Marietta firm among targets of copyright war
By Art Kramer
STAFF WRITER, Atlanta Journal Constitution
- A trade association's efforts to halt software piracy has targeted a small
Marietta Internet service provider.
- Intergate will begin monitoring its 170 subscribers' online communications
and Web sites for infringements of software copyrights in the wake of an
investigation by the Software Publishers Association.
- Intergate, the first Georgia target of the trade group's nationwide
anti-piracy campaign, agreed to an SPA audit after the trade association
alleged that a subscriber's Web page was helping hackers steal copyrighted
software.
- Company president Jeffrey McGough said he disagreed with the group's
demands, but had little choice in complying.
- "I'm an easy target.

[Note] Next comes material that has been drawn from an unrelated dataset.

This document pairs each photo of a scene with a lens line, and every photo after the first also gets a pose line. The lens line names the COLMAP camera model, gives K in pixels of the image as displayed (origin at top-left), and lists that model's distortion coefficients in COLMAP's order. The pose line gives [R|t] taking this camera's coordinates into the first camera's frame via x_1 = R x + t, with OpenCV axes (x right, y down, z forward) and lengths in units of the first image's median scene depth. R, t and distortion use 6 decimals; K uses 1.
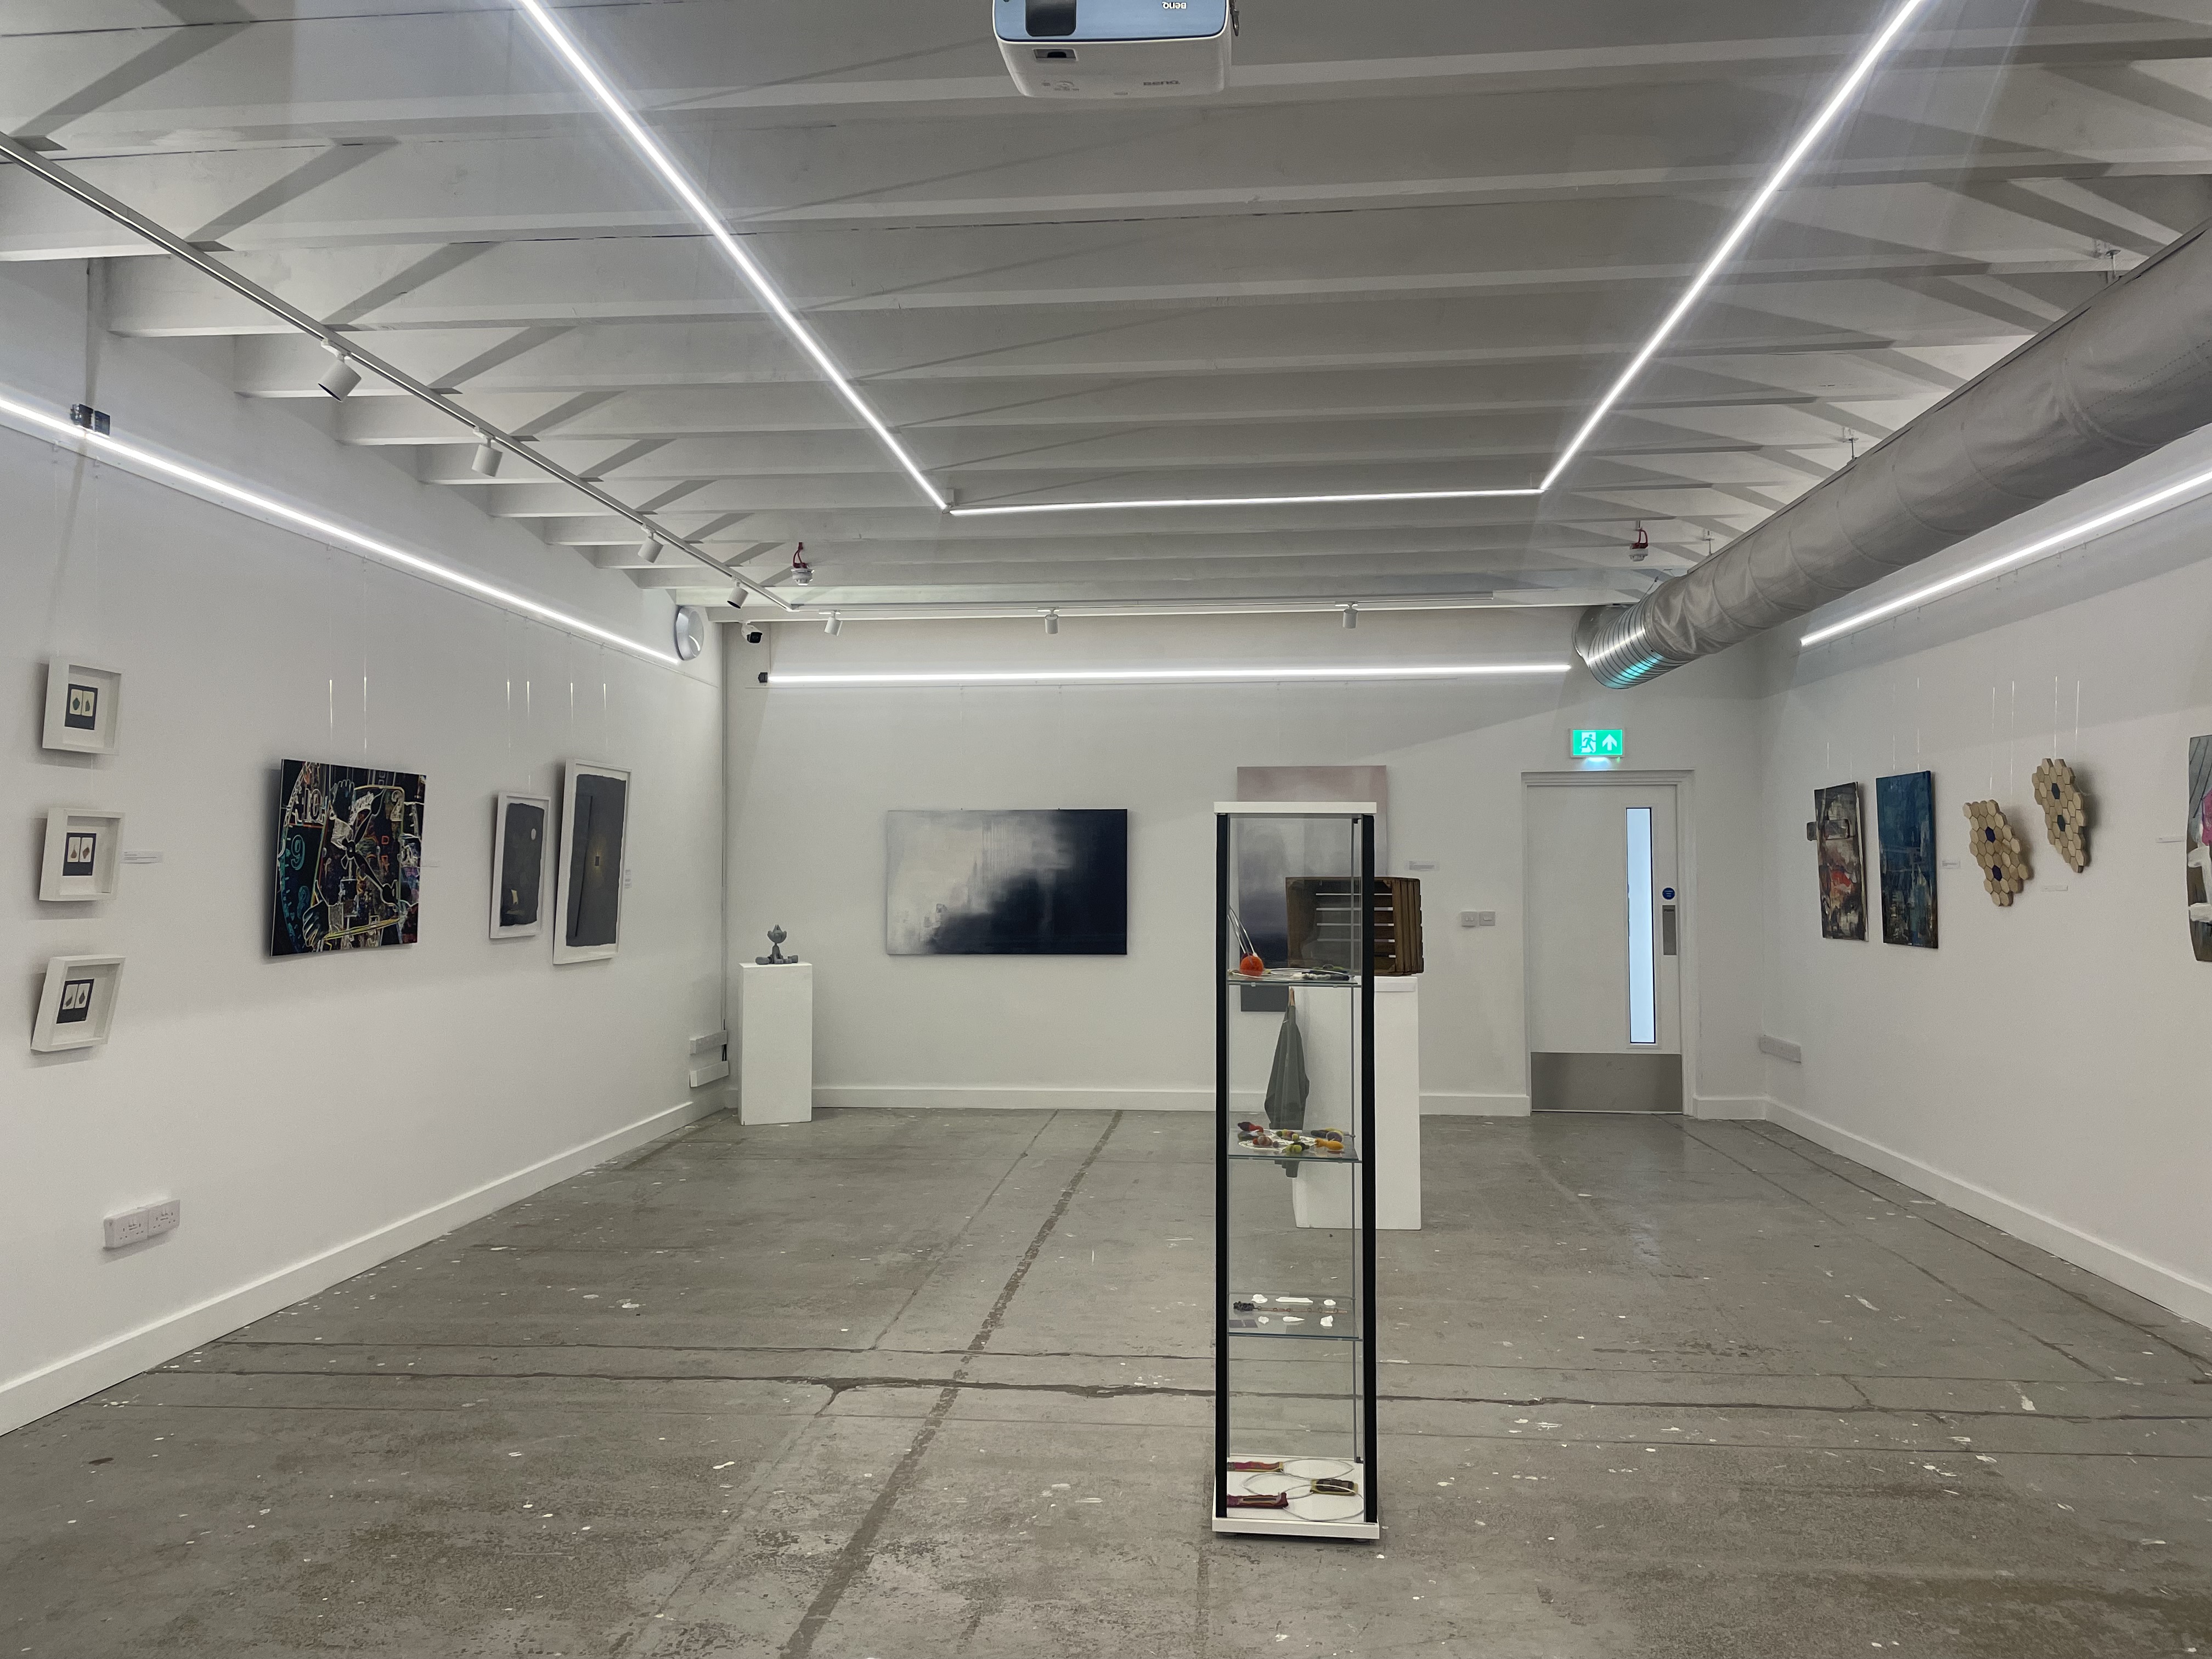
lens RADIAL K [[1671.5, 0, 1108.8], [0, 1671.5, 819.0], [0, 0, 1]] dist [0.105166, -0.135190]
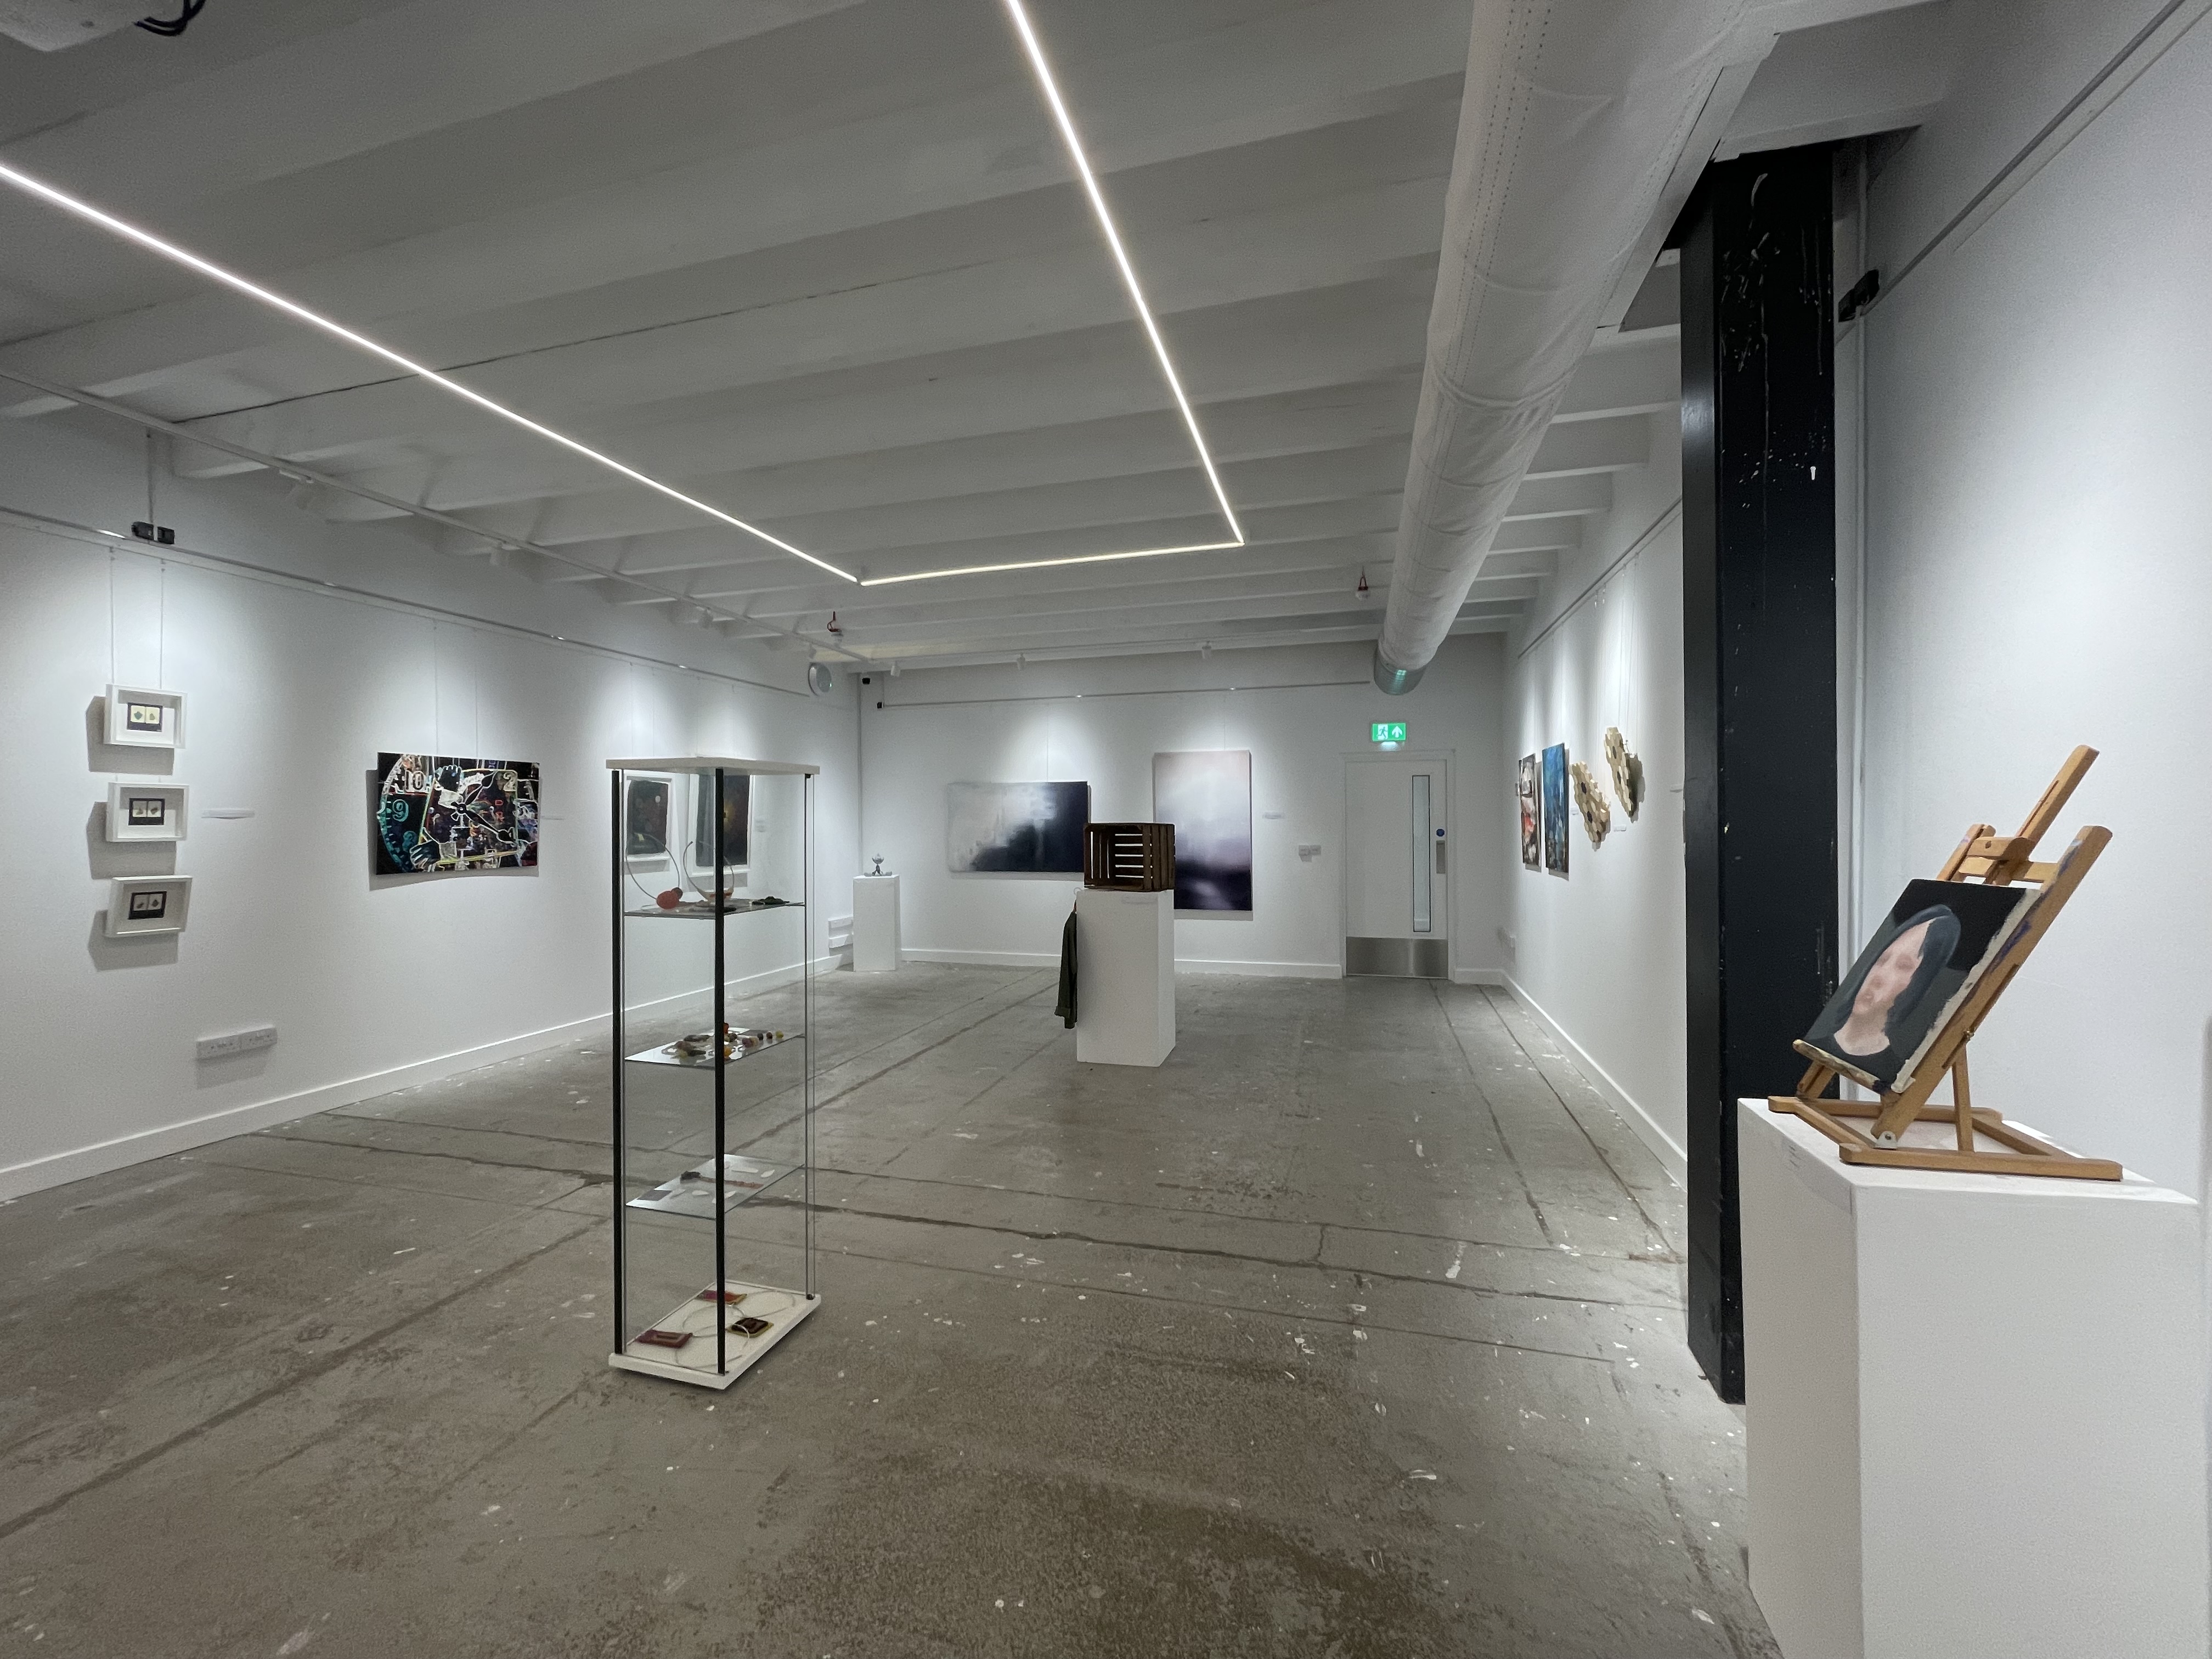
lens RADIAL K [[898.6, 0, 1106.0], [0, 898.6, 829.5], [0, 0, 1]] dist [-0.000517, -0.000545]
pose [[0.981671, -0.003306, -0.190554, 0.375412], [0.011034, 0.999158, 0.039506, 0.012585], [0.190263, -0.040885, 0.980881, 0.322384]]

The legal issues take more time and money than I
could ever spend," he said Monday.
- But McGough rejected SPA demands that he identify the subscriber, who calls
herself "Tapu."
- McGough took her Web site, "The Strange World of Tapu," off
Intergate's computers, but copies of it have appeared elsewhere on the World
Wide Web. It's a directory that points "hackers and crackers" to
areas where they can find serial numbers, secret codes and computer programs
used to defeat copyright protections built into software.

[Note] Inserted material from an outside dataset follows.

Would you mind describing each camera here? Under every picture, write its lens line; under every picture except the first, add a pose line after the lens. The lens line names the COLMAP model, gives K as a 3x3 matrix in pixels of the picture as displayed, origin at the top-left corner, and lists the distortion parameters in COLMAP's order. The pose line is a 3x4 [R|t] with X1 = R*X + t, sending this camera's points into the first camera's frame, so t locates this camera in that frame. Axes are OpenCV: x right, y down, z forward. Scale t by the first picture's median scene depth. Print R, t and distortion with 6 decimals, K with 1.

- "It's ridiculous that the SPA would apply the copyright law this
way," McGough said. "The knowledge is not illegal, the use of it
is."
- Legal experts say the SPA campaign is based on a doctrine not fully tested
in court -- especially as it applies to the Internet.
- "Copyright law is not very clear on this," said Jeff Kuester, an
Atlanta trademark, copyright and patent attorney.
- The SPA has contacted more than 25 Internet service providers as part of
its campaign, and all have cooperated with the group, according to SPA
litigation coordinator Joshua Bauchner.
- The SPA e-mailed McGough last week, suggesting he agree to an SPA audit and
mentioning its ongoing litigation program.
- A spokeswoman for Atlanta-based Mindspring, one of the largest national
providers, said Mindspring cooperates with appropriate legal authorities,
"but could not agree to an audit that made us responsible for monitoring
what our users put on their personal Web pages."